→ **RECORDS SHOWN**
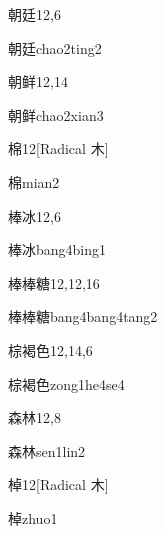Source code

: \begin{entry}{朝廷}{12,6}
  \begin{phonetics}{朝廷}{chao2ting2}
  \end{phonetics}
\end{entry}

\begin{entry}{朝鲜}{12,14}
  \begin{phonetics}{朝鲜}{chao2xian3}
  \end{phonetics}
\end{entry}

\begin{entry}{棉}{12}[Radical 木]
  \begin{phonetics}{棉}{mian2}
  \end{phonetics}
\end{entry}

\begin{entry}{棒冰}{12,6}
  \begin{phonetics}{棒冰}{bang4bing1}
  \end{phonetics}
\end{entry}

\begin{entry}{棒棒糖}{12,12,16}
  \begin{phonetics}{棒棒糖}{bang4bang4tang2}
  \end{phonetics}
\end{entry}

\begin{entry}{棕褐色}{12,14,6}
  \begin{phonetics}{棕褐色}{zong1he4se4}
  \end{phonetics}
\end{entry}

\begin{entry}{森林}{12,8}
  \begin{phonetics}{森林}{sen1lin2}
  \end{phonetics}
\end{entry}

\begin{entry}{棹}{12}[Radical 木]
  \begin{phonetics}{棹}{zhuo1}
  \end{phonetics}
\end{entry}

→ **WHAT IS BEING ASKED**
Copy down every line of the material above that includes the string "Radical".

→ **TASK RESPONSE**
\begin{entry}{棉}{12}[Radical 木]
\begin{entry}{棹}{12}[Radical 木]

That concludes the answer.